Start of RECORD EXTRACTS

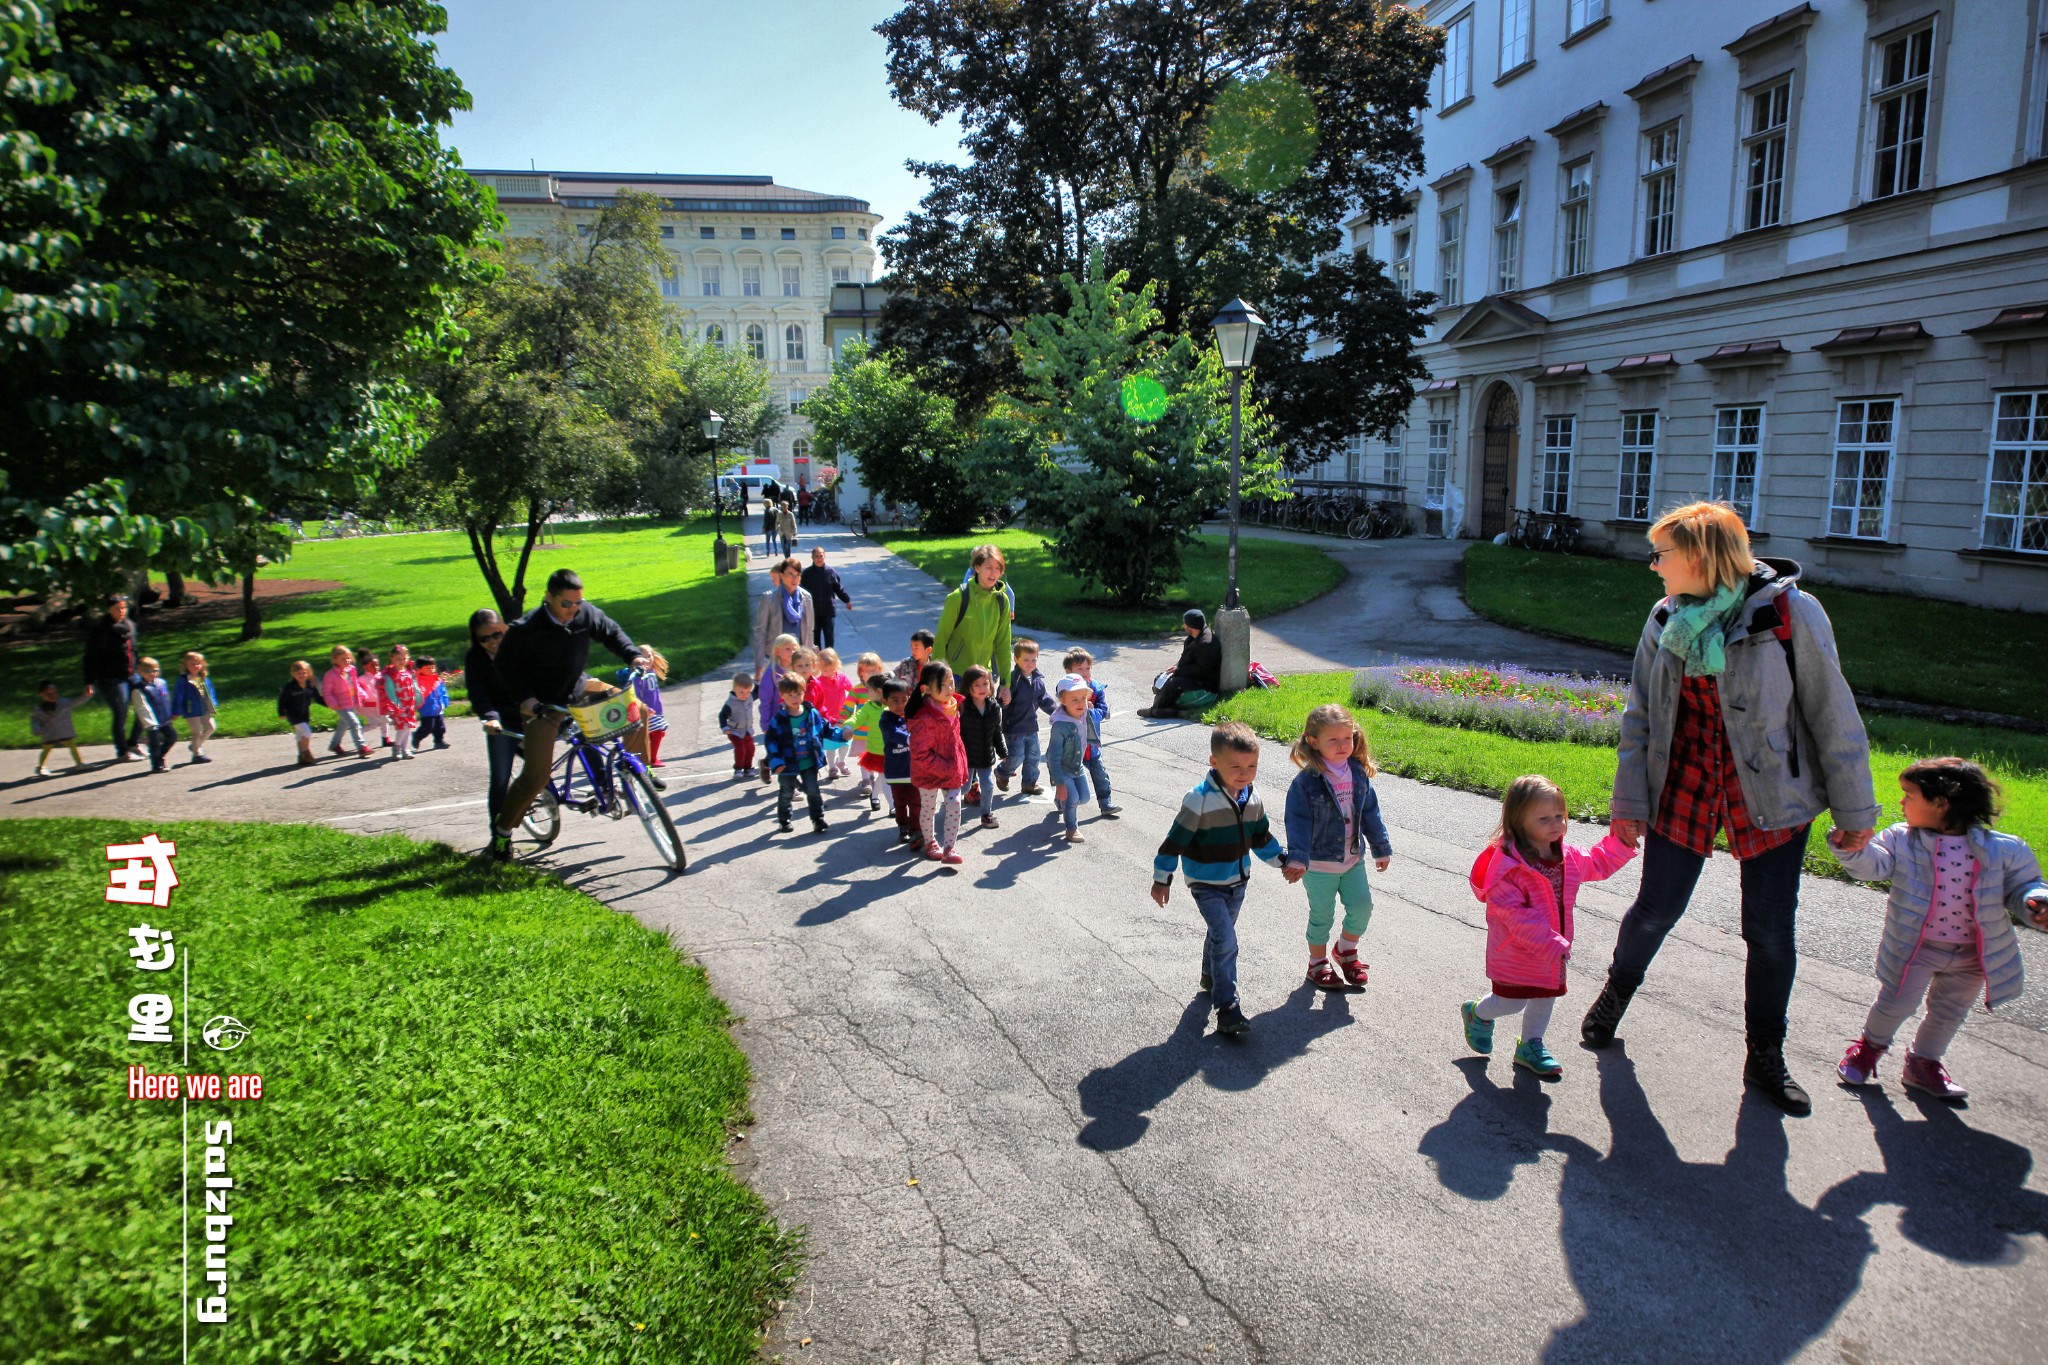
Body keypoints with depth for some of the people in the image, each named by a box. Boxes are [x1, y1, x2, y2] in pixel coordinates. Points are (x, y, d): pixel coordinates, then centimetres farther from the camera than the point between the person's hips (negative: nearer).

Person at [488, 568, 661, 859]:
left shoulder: (586, 613, -12)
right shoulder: (525, 629, -23)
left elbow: (611, 633, 6)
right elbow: (506, 665, -10)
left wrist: (634, 655, -9)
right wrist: (525, 697, -22)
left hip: (579, 691, 5)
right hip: (543, 704, -5)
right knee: (536, 776, -12)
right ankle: (502, 830, 9)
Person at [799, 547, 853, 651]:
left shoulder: (831, 571, -3)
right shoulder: (807, 573, -3)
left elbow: (838, 588, 5)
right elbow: (802, 591, 1)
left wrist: (846, 600, 5)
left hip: (829, 611, 0)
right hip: (813, 611, 0)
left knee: (829, 636, 3)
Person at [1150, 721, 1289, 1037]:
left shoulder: (1252, 798, -3)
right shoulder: (1200, 800, -25)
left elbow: (1261, 836, 15)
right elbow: (1176, 839, -19)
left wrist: (1282, 860, 15)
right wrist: (1161, 879, -15)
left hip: (1237, 882, 7)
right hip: (1207, 885, -7)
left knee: (1220, 935, 24)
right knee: (1226, 941, -15)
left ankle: (1211, 978, 48)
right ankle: (1227, 1008, -10)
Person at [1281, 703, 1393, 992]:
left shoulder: (1359, 774, 0)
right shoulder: (1306, 781, -18)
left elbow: (1370, 814, 10)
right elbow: (1298, 821, -17)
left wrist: (1381, 848, 16)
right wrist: (1297, 859, -22)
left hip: (1353, 859, 5)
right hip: (1319, 864, -4)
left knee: (1362, 906, 4)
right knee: (1322, 914, 8)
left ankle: (1347, 949, 32)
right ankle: (1318, 962, 29)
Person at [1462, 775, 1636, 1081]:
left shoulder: (1567, 857, -1)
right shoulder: (1508, 863, -28)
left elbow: (1597, 864, 19)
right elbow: (1514, 914, -29)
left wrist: (1623, 839, 9)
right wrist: (1550, 943, -32)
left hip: (1552, 949, 8)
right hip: (1516, 950, -7)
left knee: (1546, 997, 20)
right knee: (1512, 1001, 2)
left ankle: (1531, 1047, 40)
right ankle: (1478, 1013, 33)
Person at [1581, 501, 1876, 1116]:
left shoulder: (1790, 613, -13)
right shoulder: (1667, 620, 0)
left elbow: (1832, 714, -7)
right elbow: (1639, 716, 6)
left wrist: (1853, 809, -3)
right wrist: (1629, 800, 3)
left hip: (1771, 793, -2)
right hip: (1683, 783, 3)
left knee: (1771, 931, 5)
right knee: (1656, 908, 9)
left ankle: (1765, 1056, 25)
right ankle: (1617, 989, 39)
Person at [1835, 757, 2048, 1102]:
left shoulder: (2000, 849, -8)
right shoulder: (1901, 840, -9)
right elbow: (1872, 864, -21)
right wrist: (1852, 849, -42)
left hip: (1973, 954, 2)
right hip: (1916, 947, -2)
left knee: (1949, 1012, 17)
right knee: (1895, 1003, 0)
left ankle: (1924, 1063, 39)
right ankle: (1871, 1045, 30)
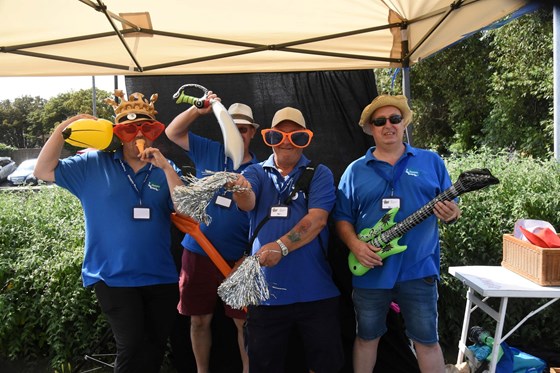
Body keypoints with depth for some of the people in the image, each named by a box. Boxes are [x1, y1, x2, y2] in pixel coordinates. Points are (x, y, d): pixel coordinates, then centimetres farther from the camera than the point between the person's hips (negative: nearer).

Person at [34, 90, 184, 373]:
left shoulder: (165, 170, 3)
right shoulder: (94, 165, 0)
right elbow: (43, 171, -4)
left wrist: (165, 167, -19)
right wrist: (63, 128, -14)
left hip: (160, 277, 3)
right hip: (113, 276, -3)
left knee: (156, 348, 17)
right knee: (132, 346, -6)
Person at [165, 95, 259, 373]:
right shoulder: (208, 152, 3)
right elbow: (172, 132, 2)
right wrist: (198, 110, -13)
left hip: (237, 258, -1)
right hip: (197, 253, 1)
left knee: (244, 322, 7)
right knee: (200, 320, 14)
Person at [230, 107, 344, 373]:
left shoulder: (320, 174, 1)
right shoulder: (256, 172, 6)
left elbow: (317, 219, -14)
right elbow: (247, 203, -15)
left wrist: (281, 246, -26)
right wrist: (240, 191, -38)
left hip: (315, 290, -1)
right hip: (265, 289, 2)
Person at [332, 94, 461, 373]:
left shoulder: (431, 161, 6)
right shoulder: (356, 170, 5)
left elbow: (451, 208, 6)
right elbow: (342, 217, 4)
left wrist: (451, 214, -17)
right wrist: (355, 245, -13)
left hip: (419, 270, 0)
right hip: (369, 270, 1)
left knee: (426, 340, 9)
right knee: (366, 337, 15)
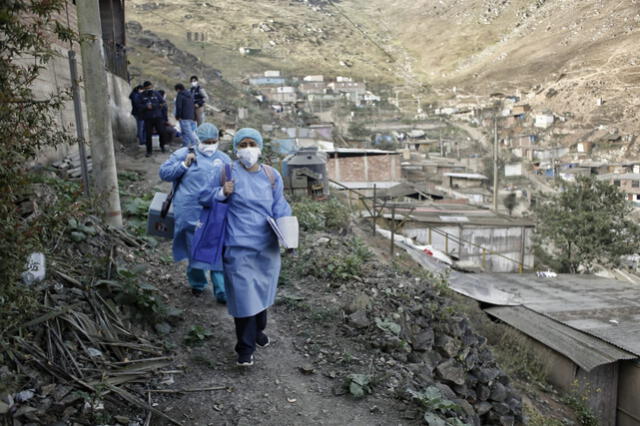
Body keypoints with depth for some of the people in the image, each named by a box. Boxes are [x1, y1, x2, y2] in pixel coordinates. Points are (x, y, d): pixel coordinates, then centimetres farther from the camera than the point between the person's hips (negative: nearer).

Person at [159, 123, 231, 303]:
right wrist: (184, 165, -12)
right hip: (191, 213, -2)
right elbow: (164, 173, 1)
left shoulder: (223, 158, 11)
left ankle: (222, 292, 9)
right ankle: (197, 283, 35)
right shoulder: (184, 154, 2)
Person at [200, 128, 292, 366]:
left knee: (262, 291, 20)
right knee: (243, 295, -6)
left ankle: (258, 330, 45)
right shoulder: (227, 172, -4)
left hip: (267, 246, 4)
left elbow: (279, 206, 8)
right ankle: (245, 348, 9)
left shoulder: (272, 176, 4)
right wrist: (222, 193, -17)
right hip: (239, 247, -4)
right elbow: (205, 198, 4)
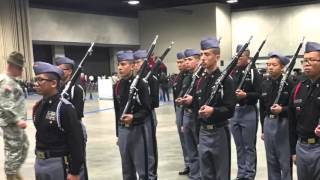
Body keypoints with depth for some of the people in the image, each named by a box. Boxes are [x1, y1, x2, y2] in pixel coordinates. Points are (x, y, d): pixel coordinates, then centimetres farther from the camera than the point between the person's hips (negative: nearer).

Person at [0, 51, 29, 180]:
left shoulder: (11, 80, 14)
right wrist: (18, 120, -26)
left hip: (15, 122, 10)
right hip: (11, 123, -10)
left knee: (24, 146, 20)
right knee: (14, 150, -2)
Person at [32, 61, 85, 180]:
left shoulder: (65, 108, -18)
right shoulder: (38, 107, 5)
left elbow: (77, 142, -19)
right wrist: (39, 160, 18)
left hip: (60, 164, -7)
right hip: (39, 162, 7)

End of RECORD EXTRACTS

◆ AIM OF THE TASK
Can you pull every row above out verbatim, leaving the pictures out of your answer?

◆ SOLUTION FOR THIS TASK
Body keypoints with depth for some of the people in the image, each named by a box. Boxes are [x1, y1, x2, y2] in pixel coordinates. Points are (x, y, d): pixel coordinates, then centimetres farther from the camera than the point between the person's hips (negative: nearer).

Person at [488, 568, 661, 859]:
left shoulder: (586, 613, -12)
right shoulder: (525, 629, -23)
left elbow: (611, 633, 6)
right elbow: (506, 665, -10)
left wrist: (634, 655, -9)
right wrist: (525, 697, -22)
left hip: (579, 691, 5)
right hip: (543, 704, -5)
right knee: (536, 776, -12)
right ankle: (502, 830, 9)
Person at [799, 547, 853, 651]:
left shoulder: (831, 571, -3)
right shoulder: (807, 573, -3)
left elbow: (838, 588, 5)
right elbow: (802, 591, 1)
left wrist: (846, 600, 5)
left hip: (829, 611, 0)
right hip: (813, 611, 0)
left knee: (829, 636, 3)
Person at [1150, 721, 1289, 1037]:
left shoulder: (1252, 798, -3)
right shoulder: (1200, 800, -25)
left elbow: (1261, 836, 15)
right elbow: (1176, 839, -19)
left wrist: (1282, 860, 15)
right wrist: (1161, 879, -15)
left hip: (1237, 882, 7)
right hip: (1207, 885, -7)
left knee: (1220, 935, 24)
right knee: (1226, 941, -15)
left ankle: (1211, 978, 48)
right ankle: (1227, 1008, -10)
Person at [1281, 703, 1393, 992]:
left shoulder: (1359, 774, 0)
right shoulder: (1306, 781, -18)
left elbow: (1370, 814, 10)
right elbow: (1298, 821, -17)
left wrist: (1381, 848, 16)
right wrist: (1297, 859, -22)
left hip: (1353, 859, 5)
right hip: (1319, 864, -4)
left knee: (1362, 906, 4)
right knee: (1322, 914, 8)
left ankle: (1347, 949, 32)
right ankle: (1318, 962, 29)
Person at [1462, 775, 1636, 1081]:
left shoulder: (1567, 857, -1)
right shoulder: (1508, 863, -28)
left elbow: (1597, 864, 19)
right elbow: (1514, 914, -29)
left wrist: (1623, 839, 9)
right wrist: (1550, 943, -32)
left hip: (1552, 949, 8)
right hip: (1516, 950, -7)
left knee: (1546, 997, 20)
right knee: (1512, 1001, 2)
left ankle: (1531, 1047, 40)
right ankle: (1478, 1013, 33)
Person at [1581, 501, 1876, 1116]:
left shoulder: (1790, 613, -13)
right shoulder: (1667, 620, 0)
left elbow: (1832, 714, -7)
right elbow: (1639, 716, 6)
left wrist: (1853, 809, -3)
right wrist: (1629, 800, 3)
left hip: (1771, 793, -2)
right hip: (1683, 783, 3)
left knee: (1771, 931, 5)
right knee: (1656, 908, 9)
left ankle: (1765, 1056, 25)
right ankle: (1617, 989, 39)
Person at [1835, 757, 2048, 1102]:
left shoulder: (2000, 849, -8)
right shoulder: (1901, 840, -9)
right elbow: (1872, 864, -21)
right wrist: (1852, 849, -42)
left hip: (1973, 954, 2)
right hip: (1916, 947, -2)
left knee: (1949, 1012, 17)
right knee: (1895, 1003, 0)
left ankle: (1924, 1063, 39)
right ankle: (1871, 1045, 30)
Body keypoints with depth for some of the people in the image, each named by a box. Boxes are [x1, y1, x2, y2] in pixel coordinates. Points are (x, y, d): pixel coordinates, then centimetres farther from the camera than the point between the person's hips (negative: nearer).

Person at [34, 90, 184, 373]:
left shoulder: (165, 170, 3)
right shoulder: (94, 165, 0)
right elbow: (43, 171, -4)
left wrist: (165, 167, -19)
right wrist: (63, 128, -14)
left hip: (160, 277, 3)
right hip: (113, 276, -3)
left knee: (156, 348, 17)
right knee: (132, 346, -6)
Person at [165, 95, 259, 373]:
right shoulder: (208, 152, 3)
right elbow: (172, 132, 2)
right wrist: (198, 110, -13)
left hip: (237, 258, -1)
right hip: (197, 253, 1)
left knee: (244, 322, 7)
right knee: (200, 320, 14)
Person at [230, 107, 344, 373]:
left shoulder: (320, 174, 1)
right shoulder: (256, 172, 6)
left elbow: (317, 219, -14)
right elbow: (247, 203, -15)
left wrist: (281, 246, -26)
right wrist: (240, 191, -38)
left hip: (315, 290, -1)
right hip: (265, 289, 2)
Person at [332, 94, 461, 373]:
left shoulder: (431, 161, 6)
right shoulder: (356, 170, 5)
left elbow: (451, 208, 6)
right elbow: (342, 217, 4)
left wrist: (451, 214, -17)
right wrist: (355, 245, -13)
left hip: (419, 270, 0)
right hip: (369, 270, 1)
left knee: (426, 340, 9)
right knee: (366, 337, 15)
Body keypoints with depth for some of the people in the image, each named by a box. Boxes are [x1, y1, x2, y2] in pixel coordinates. Points are (x, y, d): pixel coordinates, then centimetres farther from the camera than the point between the person's hips (negative: nearer).

Person at [159, 123, 231, 303]:
right wrist: (184, 165, -12)
right hip: (191, 213, -2)
right elbow: (164, 173, 1)
left shoulder: (223, 158, 11)
left ankle: (222, 292, 9)
right ankle: (197, 283, 35)
right shoulder: (184, 154, 2)
Person at [200, 128, 292, 366]:
left knee: (262, 291, 20)
right knee: (243, 295, -6)
left ankle: (258, 330, 45)
right shoulder: (227, 172, -4)
left hip: (267, 246, 4)
left elbow: (279, 206, 8)
right ankle: (245, 348, 9)
left shoulder: (272, 176, 4)
right wrist: (222, 193, -17)
right hip: (239, 247, -4)
right elbow: (205, 198, 4)
Body keypoints with depth for some of the people in the image, each named by a box. Boxes are [x1, y1, x2, y2] in pixel coordinates. Points are (x, y, d): pixel coordinates, then centimetres farther from the camera than the point between the person's hips (negative: nearer).

Person at [0, 51, 29, 180]:
left shoulder: (11, 80, 14)
right wrist: (18, 120, -26)
left hip: (15, 122, 10)
right hip: (11, 123, -10)
left knee: (24, 146, 20)
right knee: (14, 150, -2)
Person at [32, 61, 85, 180]:
left shoulder: (65, 108, -18)
right shoulder: (38, 107, 5)
left elbow: (77, 142, -19)
right wrist: (39, 160, 18)
left hip: (60, 164, -7)
right hip: (39, 162, 7)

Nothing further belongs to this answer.